- Things to do
[a] According to the Mendelssohn summary, why did his contemporaries call him the Next Mozart? Answer in one to three sentences.
[b] Pick up the piece on Mendelssohn after its final sentence and keep writing.

- Extracted text

·····

Summary for the Busy Executive: Prodigy and ex-prodigy.
Let's remind ourselves. Felix Mendelssohn was born in 1809. He never made it to 40. By the age of 15, he had produced masterpieces – the most astonishing child composer since Mozart. Indeed, his contemporaries thought of him as the Next Mozart. It turns out that nobody was the Next Mozart. Mendelssohn could turn out great stuff side by side with the not-so-great, and the latter appeared in noticeable proportion in his catalogue. Mozart wrote occasional well-crafted dreck as well, but hardly anybody knows it or thinks it worth their time to seek it out or to listen to it. Mendelssohn's fault-finders, on the other hand, could establish a very large club. Most of them follow the lead of George Bernard Shaw, who regarded Mendelssohn as stifled by Victorian propriety. A friend of mine, knowing of my admiration for Mendelssohn, once described his music to me as "a lot of notes played very fast," a charge, I may add, not entirely without foundation.

·····

- Records
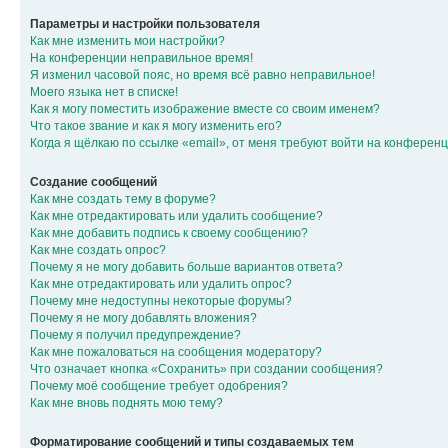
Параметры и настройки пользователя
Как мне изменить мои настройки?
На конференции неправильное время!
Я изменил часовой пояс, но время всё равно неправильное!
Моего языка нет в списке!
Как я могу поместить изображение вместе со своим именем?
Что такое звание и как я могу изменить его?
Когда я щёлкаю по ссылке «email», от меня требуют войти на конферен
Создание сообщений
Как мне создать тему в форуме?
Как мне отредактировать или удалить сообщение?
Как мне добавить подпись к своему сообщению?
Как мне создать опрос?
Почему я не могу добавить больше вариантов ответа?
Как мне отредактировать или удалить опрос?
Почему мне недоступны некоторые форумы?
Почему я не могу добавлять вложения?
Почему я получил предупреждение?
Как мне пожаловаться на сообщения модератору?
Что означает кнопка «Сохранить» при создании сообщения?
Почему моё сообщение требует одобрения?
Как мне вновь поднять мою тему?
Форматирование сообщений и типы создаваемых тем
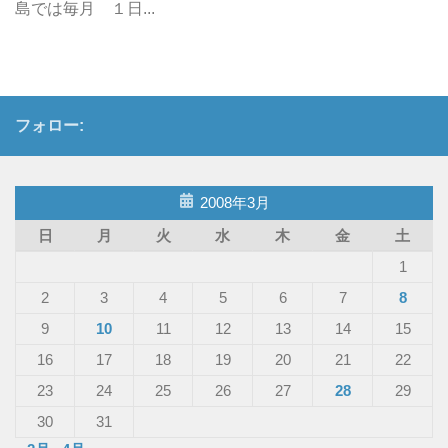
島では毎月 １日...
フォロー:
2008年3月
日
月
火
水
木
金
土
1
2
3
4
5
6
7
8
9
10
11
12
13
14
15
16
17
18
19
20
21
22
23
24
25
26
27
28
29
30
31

·····

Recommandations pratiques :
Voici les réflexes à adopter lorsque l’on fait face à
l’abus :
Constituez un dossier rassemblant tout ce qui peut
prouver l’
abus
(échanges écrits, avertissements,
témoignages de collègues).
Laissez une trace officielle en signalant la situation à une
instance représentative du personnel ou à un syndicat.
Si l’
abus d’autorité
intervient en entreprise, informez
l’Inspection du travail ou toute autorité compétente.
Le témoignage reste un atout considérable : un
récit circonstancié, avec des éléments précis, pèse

·····

- Exercise responses
[a] By the age of 15, Mendelssohn had already produced masterpieces, which made him the most astonishing child composer since Mozart. That is why his contemporaries thought of him as the Next Mozart.

[b]
Yet Mendelssohn at his best, or even near it, still astonishes. Few composers of such finish have taken such chances or experimented so boldly. That most of these experiments fly by unnoticed usually means that Mendelssohn has succeeded in making them sound "natural." Some of his choral music – for example, the German Sanctus, "Heilig" – plays with spatial music at least a century before our own avant garde. Mendelssohn in his teens was also one of the first to study and learn from late Beethoven. As a child, he played the later piano sonatas to Goethe and admonished him when the emperor of German culture, under the influence of his "musical advisor," Zelter, Mendelssohn's teacher, wrote off Beethoven's music as chaotic and muddled. Only kids are that confident.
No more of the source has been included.